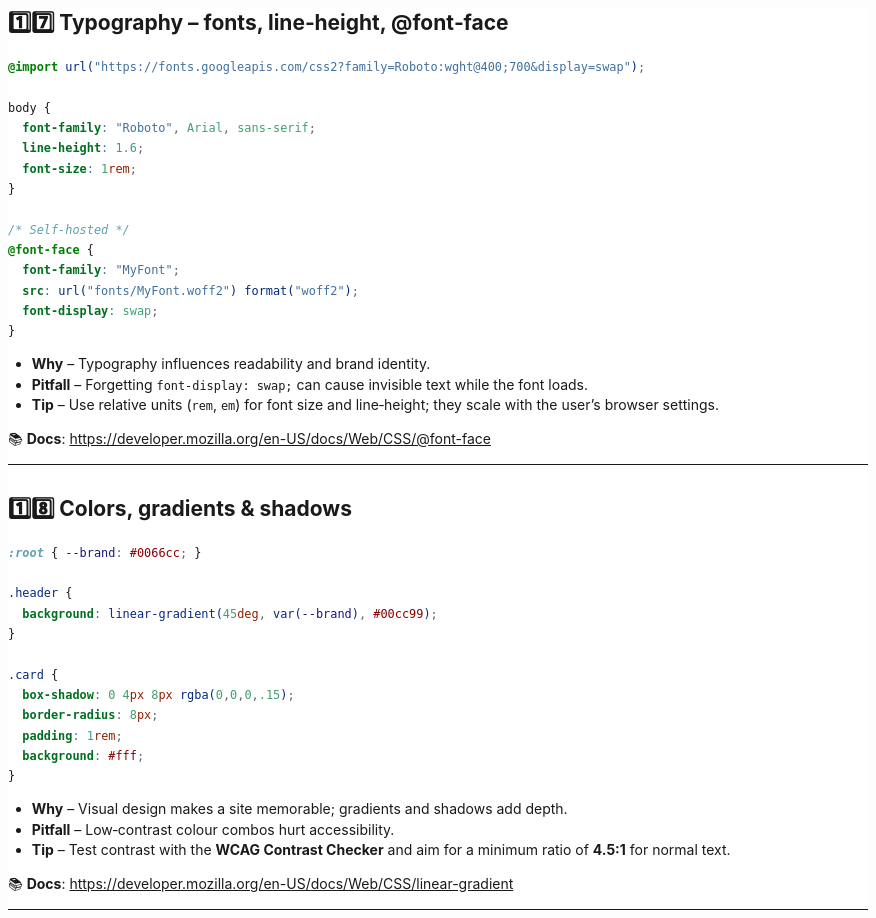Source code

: ## 1️⃣7️⃣ Typography – fonts, line‑height, @font‑face

```css
@import url("https://fonts.googleapis.com/css2?family=Roboto:wght@400;700&display=swap");

body {
  font-family: "Roboto", Arial, sans-serif;
  line-height: 1.6;
  font-size: 1rem;
}

/* Self‑hosted */
@font-face {
  font-family: "MyFont";
  src: url("fonts/MyFont.woff2") format("woff2");
  font-display: swap;
}
```

* **Why** – Typography influences readability and brand identity.  
* **Pitfall** – Forgetting `font-display: swap;` can cause invisible text while the font loads.  
* **Tip** – Use relative units (`rem`, `em`) for font size and line‑height; they scale with the user’s browser settings.

📚 **Docs**: <https://developer.mozilla.org/en-US/docs/Web/CSS/@font-face>

---

## 1️⃣8️⃣ Colors, gradients & shadows

```css
:root { --brand: #0066cc; }

.header {
  background: linear-gradient(45deg, var(--brand), #00cc99);
}

.card {
  box-shadow: 0 4px 8px rgba(0,0,0,.15);
  border-radius: 8px;
  padding: 1rem;
  background: #fff;
}
```

* **Why** – Visual design makes a site memorable; gradients and shadows add depth.  
* **Pitfall** – Low‑contrast colour combos hurt accessibility.  
* **Tip** – Test contrast with the **WCAG Contrast Checker** and aim for a minimum ratio of **4.5:1** for normal text.

📚 **Docs**: <https://developer.mozilla.org/en-US/docs/Web/CSS/linear-gradient>

---
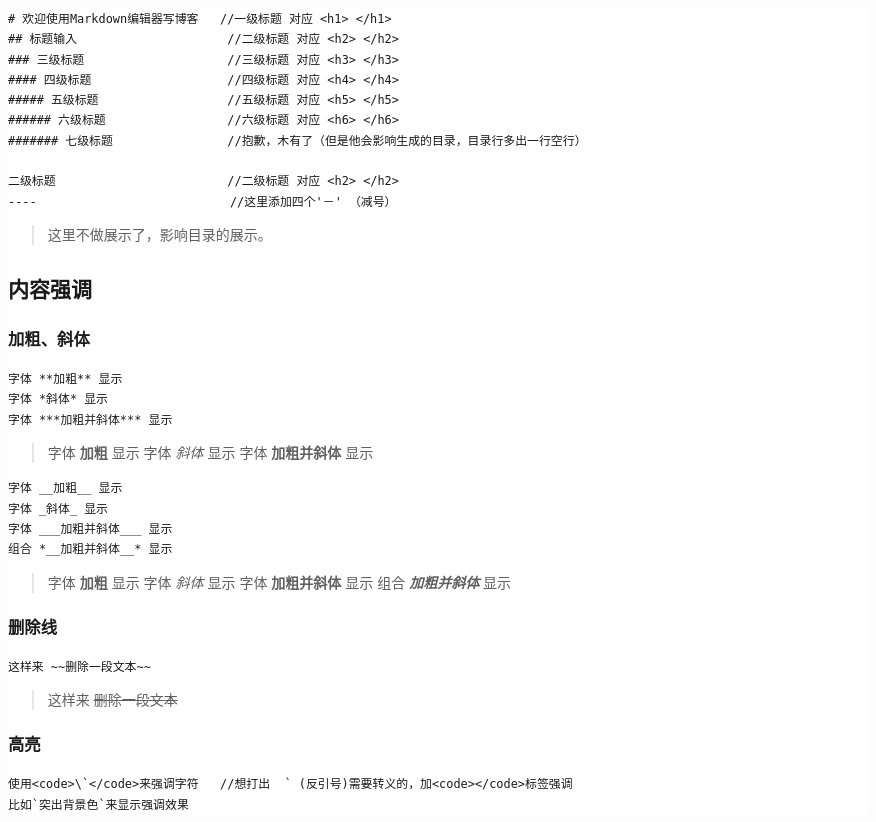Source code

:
 ```
# 欢迎使用Markdown编辑器写博客   //一级标题 对应 <h1> </h1>
## 标题输入                     //二级标题 对应 <h2> </h2>
### 三级标题                    //三级标题 对应 <h3> </h3>
#### 四级标题                   //四级标题 对应 <h4> </h4>
##### 五级标题                  //五级标题 对应 <h5> </h5>
###### 六级标题                 //六级标题 对应 <h6> </h6>
####### 七级标题                //抱歉，木有了（但是他会影响生成的目录，目录行多出一行空行）

二级标题                        //二级标题 对应 <h2> </h2>
----                           //这里添加四个'－' （减号）
```

> 这里不做展示了，影响目录的展示。

## 内容强调

### 加粗、斜体

```
字体 **加粗** 显示
字体 *斜体* 显示
字体 ***加粗并斜体*** 显示
```

> 字体 **加粗** 显示
> 字体 *斜体* 显示
> 字体 **加粗并斜体** 显示

```
字体 __加粗__ 显示
字体 _斜体_ 显示
字体 ___加粗并斜体___ 显示
组合 *__加粗并斜体__* 显示
```

> 字体 **加粗** 显示
> 字体 _斜体_ 显示
> 字体 **加粗并斜体** 显示
> 组合 ***加粗并斜体*** 显示

### 删除线

```
这样来 ~~删除一段文本~~
```

> 这样来 ~~删除一段文本~~

### 高亮

```
使用<code>\`</code>来强调字符   //想打出  ` (反引号)需要转义的，加<code></code>标签强调
比如`突出背景色`来显示强调效果
```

******************************

The listing above must be repeated exactly. Its pictures are not part of the copy.

Response to the exercise —
Source code

: ## 1️⃣7️⃣ Typography – fonts, line‑height, @font‑face

```css
@import url("https://fonts.googleapis.com/css2?family=Roboto:wght@400;700&display=swap");

body {
  font-family: "Roboto", Arial, sans-serif;
  line-height: 1.6;
  font-size: 1rem;
}

/* Self‑hosted */
@font-face {
  font-family: "MyFont";
  src: url("fonts/MyFont.woff2") format("woff2");
  font-display: swap;
}
```

* **Why** – Typography influences readability and brand identity.  
* **Pitfall** – Forgetting `font-display: swap;` can cause invisible text while the font loads.  
* **Tip** – Use relative units (`rem`, `em`) for font size and line‑height; they scale with the user’s browser settings.

📚 **Docs**: <https://developer.mozilla.org/en-US/docs/Web/CSS/@font-face>

---

## 1️⃣8️⃣ Colors, gradients & shadows

```css
:root { --brand: #0066cc; }

.header {
  background: linear-gradient(45deg, var(--brand), #00cc99);
}

.card {
  box-shadow: 0 4px 8px rgba(0,0,0,.15);
  border-radius: 8px;
  padding: 1rem;
  background: #fff;
}
```

* **Why** – Visual design makes a site memorable; gradients and shadows add depth.  
* **Pitfall** – Low‑contrast colour combos hurt accessibility.  
* **Tip** – Test contrast with the **WCAG Contrast Checker** and aim for a minimum ratio of **4.5:1** for normal text.

📚 **Docs**: <https://developer.mozilla.org/en-US/docs/Web/CSS/linear-gradient>

---
Source code

:
 ```
# 欢迎使用Markdown编辑器写博客   //一级标题 对应 <h1> </h1>
## 标题输入                     //二级标题 对应 <h2> </h2>
### 三级标题                    //三级标题 对应 <h3> </h3>
#### 四级标题                   //四级标题 对应 <h4> </h4>
##### 五级标题                  //五级标题 对应 <h5> </h5>
###### 六级标题                 //六级标题 对应 <h6> </h6>
####### 七级标题                //抱歉，木有了（但是他会影响生成的目录，目录行多出一行空行）

二级标题                        //二级标题 对应 <h2> </h2>
----                           //这里添加四个'－' （减号）
```

> 这里不做展示了，影响目录的展示。

## 内容强调

### 加粗、斜体

```
字体 **加粗** 显示
字体 *斜体* 显示
字体 ***加粗并斜体*** 显示
```

> 字体 **加粗** 显示
> 字体 *斜体* 显示
> 字体 **加粗并斜体** 显示

```
字体 __加粗__ 显示
字体 _斜体_ 显示
字体 ___加粗并斜体___ 显示
组合 *__加粗并斜体__* 显示
```

> 字体 **加粗** 显示
> 字体 _斜体_ 显示
> 字体 **加粗并斜体** 显示
> 组合 ***加粗并斜体*** 显示

### 删除线

```
这样来 ~~删除一段文本~~
```

> 这样来 ~~删除一段文本~~

### 高亮

```
使用<code>\`</code>来强调字符   //想打出  ` (反引号)需要转义的，加<code></code>标签强调
比如`突出背景色`来显示强调效果
```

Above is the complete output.